» TASK STATEMENT:
Some of the lines below need repeating. Reproduce exactly those between the lines holding "right wrist: (842, 433)" and "right hip: (188, 648)", inclusive.

(Saved entries)
+ + +

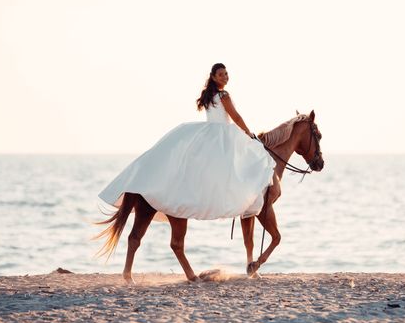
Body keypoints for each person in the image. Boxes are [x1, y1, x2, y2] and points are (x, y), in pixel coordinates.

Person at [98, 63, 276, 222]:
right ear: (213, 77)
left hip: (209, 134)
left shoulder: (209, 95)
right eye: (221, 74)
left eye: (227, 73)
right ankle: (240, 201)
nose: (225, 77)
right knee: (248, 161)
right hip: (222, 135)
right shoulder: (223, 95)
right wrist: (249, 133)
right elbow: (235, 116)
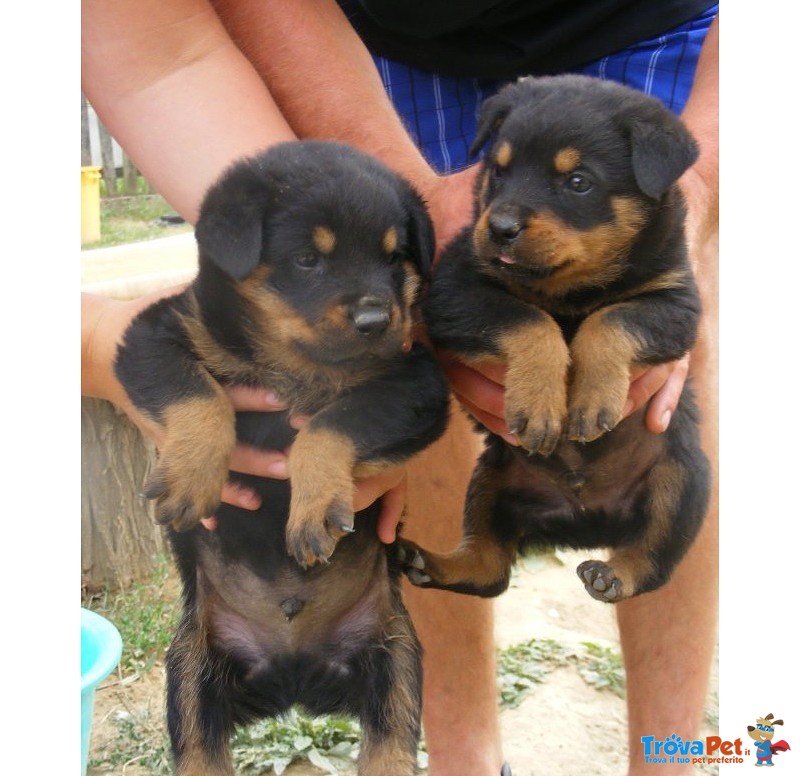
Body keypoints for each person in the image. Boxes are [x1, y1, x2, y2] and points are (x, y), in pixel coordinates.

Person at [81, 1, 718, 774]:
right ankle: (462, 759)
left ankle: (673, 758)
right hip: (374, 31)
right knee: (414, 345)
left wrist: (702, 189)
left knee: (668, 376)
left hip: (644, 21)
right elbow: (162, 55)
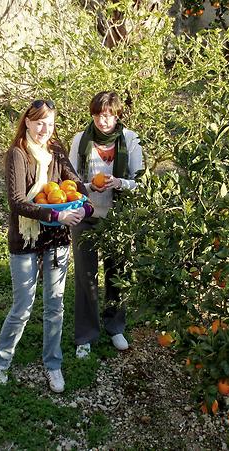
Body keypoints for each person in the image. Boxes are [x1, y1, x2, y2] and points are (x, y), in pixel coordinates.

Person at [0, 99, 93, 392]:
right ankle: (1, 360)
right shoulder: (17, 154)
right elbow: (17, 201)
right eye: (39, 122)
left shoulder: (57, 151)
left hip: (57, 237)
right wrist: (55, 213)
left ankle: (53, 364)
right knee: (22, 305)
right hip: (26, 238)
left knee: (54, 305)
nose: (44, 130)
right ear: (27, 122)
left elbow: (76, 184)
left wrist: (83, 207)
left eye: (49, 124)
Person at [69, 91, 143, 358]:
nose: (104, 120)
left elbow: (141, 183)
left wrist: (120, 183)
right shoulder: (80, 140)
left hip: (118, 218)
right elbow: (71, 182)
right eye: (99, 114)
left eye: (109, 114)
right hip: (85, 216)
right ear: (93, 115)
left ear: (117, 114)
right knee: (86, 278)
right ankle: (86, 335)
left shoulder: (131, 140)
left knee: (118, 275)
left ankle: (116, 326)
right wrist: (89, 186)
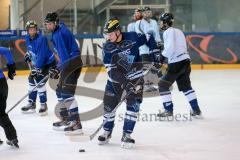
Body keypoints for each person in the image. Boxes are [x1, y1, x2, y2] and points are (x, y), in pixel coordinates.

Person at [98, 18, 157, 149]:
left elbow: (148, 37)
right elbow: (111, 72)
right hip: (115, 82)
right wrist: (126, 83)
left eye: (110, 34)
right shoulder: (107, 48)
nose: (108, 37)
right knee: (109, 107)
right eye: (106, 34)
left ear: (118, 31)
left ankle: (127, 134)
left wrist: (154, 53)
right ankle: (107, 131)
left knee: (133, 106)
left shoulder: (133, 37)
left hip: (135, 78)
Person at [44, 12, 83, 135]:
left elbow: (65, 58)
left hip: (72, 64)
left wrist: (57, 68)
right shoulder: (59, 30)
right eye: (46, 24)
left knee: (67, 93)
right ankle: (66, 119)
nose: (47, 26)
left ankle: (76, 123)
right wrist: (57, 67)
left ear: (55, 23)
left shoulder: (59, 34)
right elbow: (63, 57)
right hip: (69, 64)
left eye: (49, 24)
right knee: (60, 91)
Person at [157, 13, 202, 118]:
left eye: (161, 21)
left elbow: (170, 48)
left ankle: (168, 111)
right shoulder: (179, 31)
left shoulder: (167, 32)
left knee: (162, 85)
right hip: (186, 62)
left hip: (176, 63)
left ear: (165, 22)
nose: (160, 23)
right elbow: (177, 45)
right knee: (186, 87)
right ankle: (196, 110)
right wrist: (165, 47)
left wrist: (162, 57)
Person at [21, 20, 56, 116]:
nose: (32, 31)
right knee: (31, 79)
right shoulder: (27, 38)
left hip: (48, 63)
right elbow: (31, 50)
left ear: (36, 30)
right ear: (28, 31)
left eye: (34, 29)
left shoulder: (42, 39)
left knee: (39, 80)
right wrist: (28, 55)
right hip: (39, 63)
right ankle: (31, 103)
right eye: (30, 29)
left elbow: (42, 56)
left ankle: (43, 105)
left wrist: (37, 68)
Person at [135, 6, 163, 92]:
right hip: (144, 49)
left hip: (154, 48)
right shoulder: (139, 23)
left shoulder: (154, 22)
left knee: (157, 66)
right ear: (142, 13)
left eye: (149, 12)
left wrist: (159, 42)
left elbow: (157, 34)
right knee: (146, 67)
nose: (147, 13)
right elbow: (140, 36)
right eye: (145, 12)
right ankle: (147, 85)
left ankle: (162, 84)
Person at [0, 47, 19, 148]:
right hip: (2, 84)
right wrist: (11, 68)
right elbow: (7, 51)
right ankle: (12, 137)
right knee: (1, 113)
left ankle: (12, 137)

+ + +

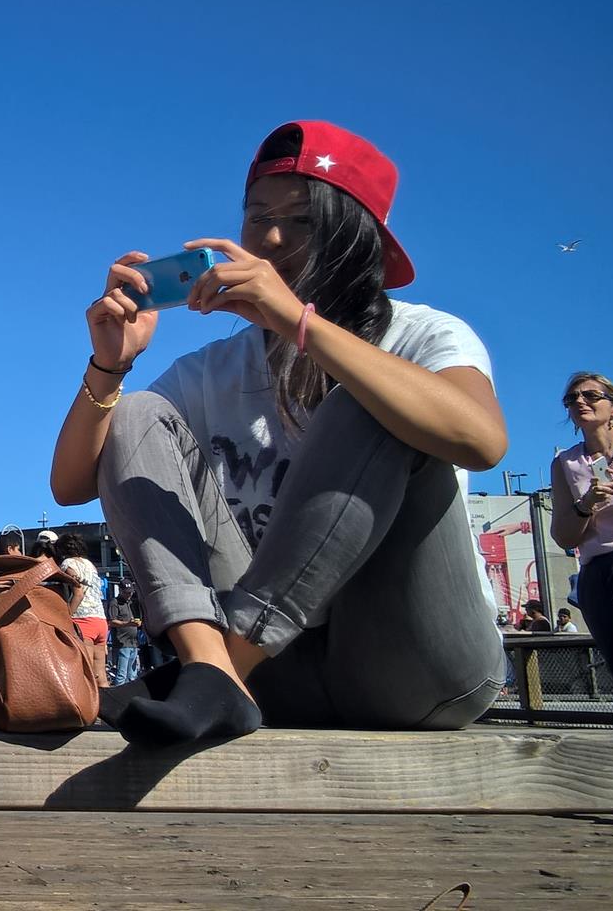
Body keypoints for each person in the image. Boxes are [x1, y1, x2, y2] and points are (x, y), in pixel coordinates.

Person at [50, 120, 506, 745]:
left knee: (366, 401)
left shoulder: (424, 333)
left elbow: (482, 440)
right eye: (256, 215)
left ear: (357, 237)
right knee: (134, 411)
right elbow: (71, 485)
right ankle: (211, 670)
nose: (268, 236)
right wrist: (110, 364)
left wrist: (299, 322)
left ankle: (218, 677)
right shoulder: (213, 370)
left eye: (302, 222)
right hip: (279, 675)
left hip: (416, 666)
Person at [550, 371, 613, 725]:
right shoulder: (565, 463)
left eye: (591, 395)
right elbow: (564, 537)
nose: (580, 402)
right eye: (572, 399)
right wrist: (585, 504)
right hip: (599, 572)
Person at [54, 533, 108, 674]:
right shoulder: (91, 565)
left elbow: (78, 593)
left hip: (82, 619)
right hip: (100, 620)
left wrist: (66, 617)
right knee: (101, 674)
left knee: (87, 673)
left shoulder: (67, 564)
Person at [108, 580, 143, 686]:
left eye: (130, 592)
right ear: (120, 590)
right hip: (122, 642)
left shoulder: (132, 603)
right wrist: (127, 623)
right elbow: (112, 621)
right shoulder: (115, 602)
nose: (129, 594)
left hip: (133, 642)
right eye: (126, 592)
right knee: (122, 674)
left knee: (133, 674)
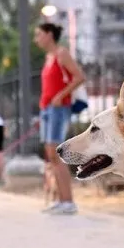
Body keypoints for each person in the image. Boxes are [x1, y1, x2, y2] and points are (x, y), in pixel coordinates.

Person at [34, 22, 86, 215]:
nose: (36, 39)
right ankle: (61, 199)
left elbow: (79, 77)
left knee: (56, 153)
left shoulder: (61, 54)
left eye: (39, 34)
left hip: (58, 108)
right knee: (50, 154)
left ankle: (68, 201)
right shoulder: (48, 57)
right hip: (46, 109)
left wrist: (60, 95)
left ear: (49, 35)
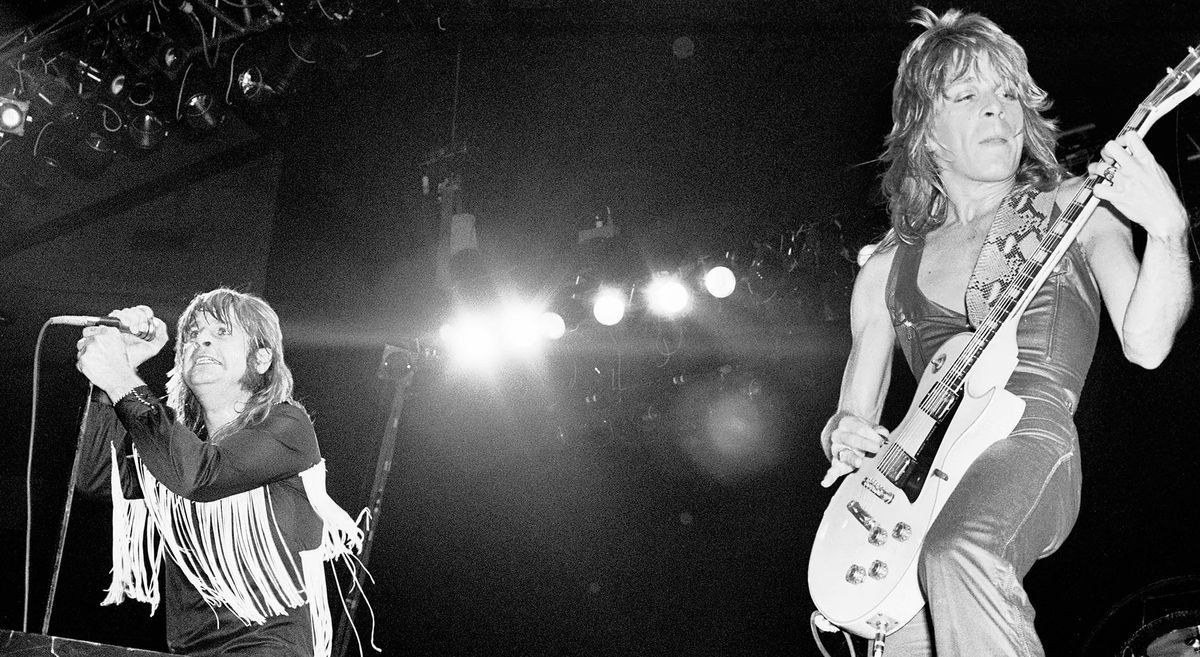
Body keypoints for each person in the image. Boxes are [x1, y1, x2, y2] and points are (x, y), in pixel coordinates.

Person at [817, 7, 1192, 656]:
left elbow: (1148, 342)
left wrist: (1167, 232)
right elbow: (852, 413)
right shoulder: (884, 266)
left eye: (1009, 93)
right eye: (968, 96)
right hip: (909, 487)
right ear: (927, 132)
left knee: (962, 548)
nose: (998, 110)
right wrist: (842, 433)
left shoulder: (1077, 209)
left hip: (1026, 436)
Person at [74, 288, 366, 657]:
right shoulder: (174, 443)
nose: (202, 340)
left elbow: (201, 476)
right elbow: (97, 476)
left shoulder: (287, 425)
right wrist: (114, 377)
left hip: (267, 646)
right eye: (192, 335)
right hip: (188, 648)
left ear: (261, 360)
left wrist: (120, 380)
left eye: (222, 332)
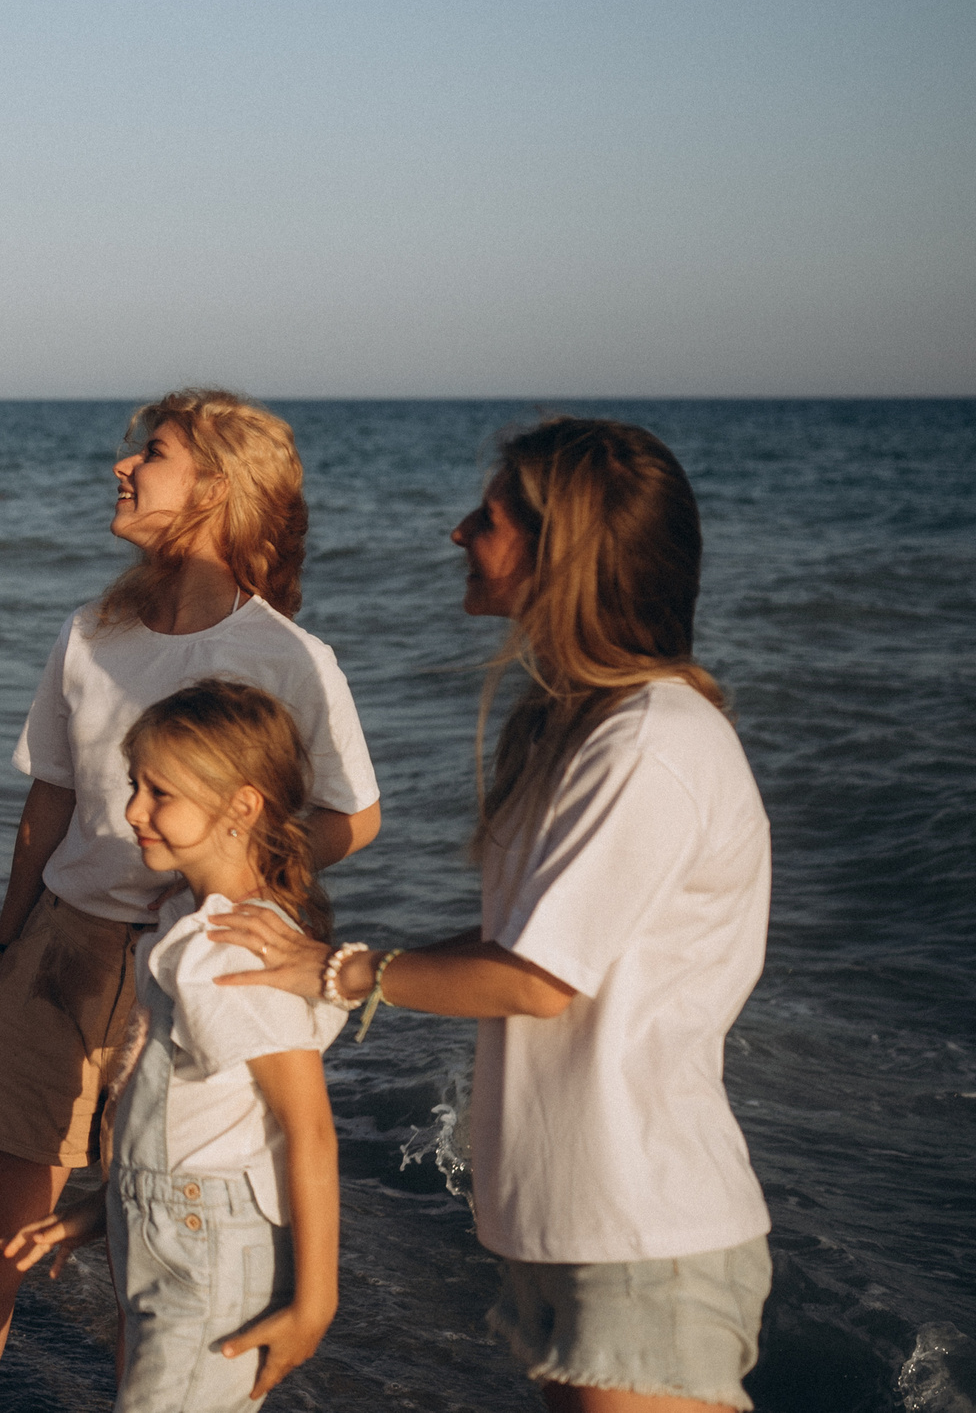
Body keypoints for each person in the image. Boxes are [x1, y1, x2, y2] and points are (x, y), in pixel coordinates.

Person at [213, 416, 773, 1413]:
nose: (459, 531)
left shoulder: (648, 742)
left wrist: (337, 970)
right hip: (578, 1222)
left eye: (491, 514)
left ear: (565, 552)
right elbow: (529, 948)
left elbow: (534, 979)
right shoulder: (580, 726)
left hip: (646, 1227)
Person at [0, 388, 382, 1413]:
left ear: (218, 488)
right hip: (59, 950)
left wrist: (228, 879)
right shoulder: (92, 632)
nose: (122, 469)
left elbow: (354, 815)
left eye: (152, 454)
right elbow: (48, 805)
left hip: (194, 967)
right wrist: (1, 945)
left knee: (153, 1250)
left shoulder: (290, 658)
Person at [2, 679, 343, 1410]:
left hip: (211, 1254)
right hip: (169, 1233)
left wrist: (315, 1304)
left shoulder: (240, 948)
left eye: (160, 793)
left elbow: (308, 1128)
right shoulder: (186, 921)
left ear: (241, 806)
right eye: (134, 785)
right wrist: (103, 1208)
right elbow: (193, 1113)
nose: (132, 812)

+ + +

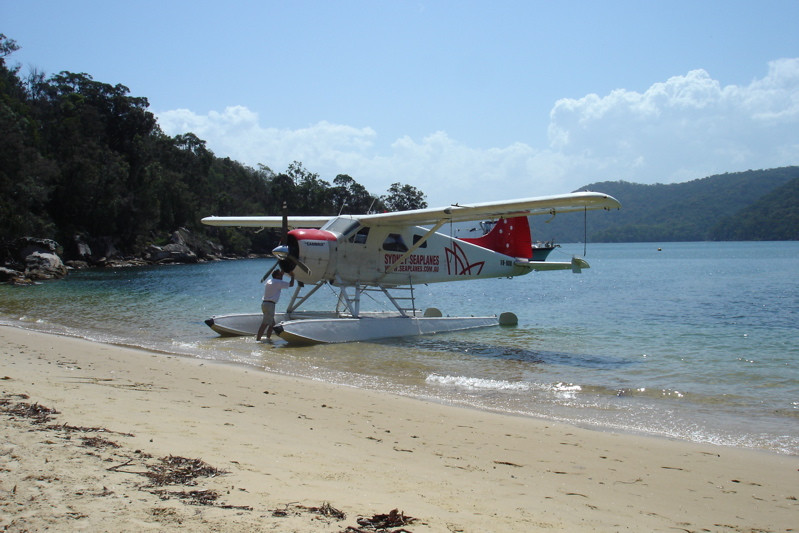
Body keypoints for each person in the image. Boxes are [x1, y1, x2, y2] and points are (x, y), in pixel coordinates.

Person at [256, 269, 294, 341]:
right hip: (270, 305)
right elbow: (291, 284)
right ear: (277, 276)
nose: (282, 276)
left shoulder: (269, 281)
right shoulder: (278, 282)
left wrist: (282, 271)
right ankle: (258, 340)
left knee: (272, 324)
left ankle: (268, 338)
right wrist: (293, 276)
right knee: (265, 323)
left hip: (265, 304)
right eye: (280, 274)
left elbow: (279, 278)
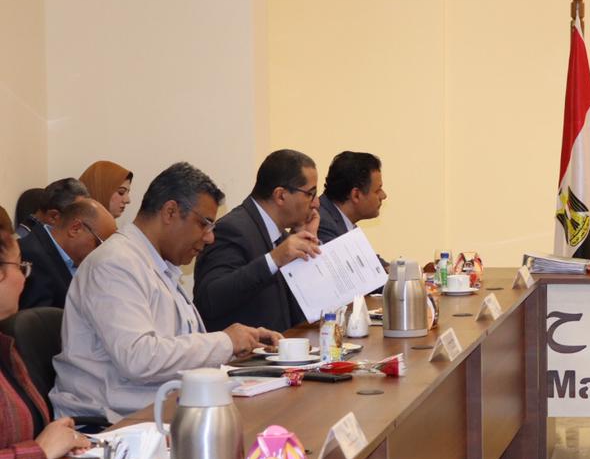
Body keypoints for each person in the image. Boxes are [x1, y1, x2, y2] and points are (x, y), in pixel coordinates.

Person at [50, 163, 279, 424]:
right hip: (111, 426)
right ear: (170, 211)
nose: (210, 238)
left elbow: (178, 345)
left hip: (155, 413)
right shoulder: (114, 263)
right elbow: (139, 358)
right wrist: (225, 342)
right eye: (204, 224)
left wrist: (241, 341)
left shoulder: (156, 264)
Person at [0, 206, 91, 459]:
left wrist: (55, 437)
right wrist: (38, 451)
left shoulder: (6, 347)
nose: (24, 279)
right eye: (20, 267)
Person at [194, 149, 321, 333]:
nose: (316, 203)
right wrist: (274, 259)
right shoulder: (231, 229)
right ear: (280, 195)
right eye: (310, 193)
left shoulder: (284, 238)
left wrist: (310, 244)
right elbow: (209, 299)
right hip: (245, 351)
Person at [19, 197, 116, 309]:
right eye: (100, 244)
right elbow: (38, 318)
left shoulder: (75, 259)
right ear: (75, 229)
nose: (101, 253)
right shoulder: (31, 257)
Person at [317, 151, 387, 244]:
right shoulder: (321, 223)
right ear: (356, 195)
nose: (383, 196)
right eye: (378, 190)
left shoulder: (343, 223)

+ + +

» REPLY:
right wrist: (842, 433)
left shoulder: (1077, 209)
left hip: (1026, 436)
Person at [74, 288, 366, 657]:
right shoulder: (174, 443)
nose: (202, 340)
left elbow: (201, 476)
right elbow: (97, 476)
left shoulder: (287, 425)
right wrist: (114, 377)
left hip: (267, 646)
right eye: (192, 335)
right hip: (188, 648)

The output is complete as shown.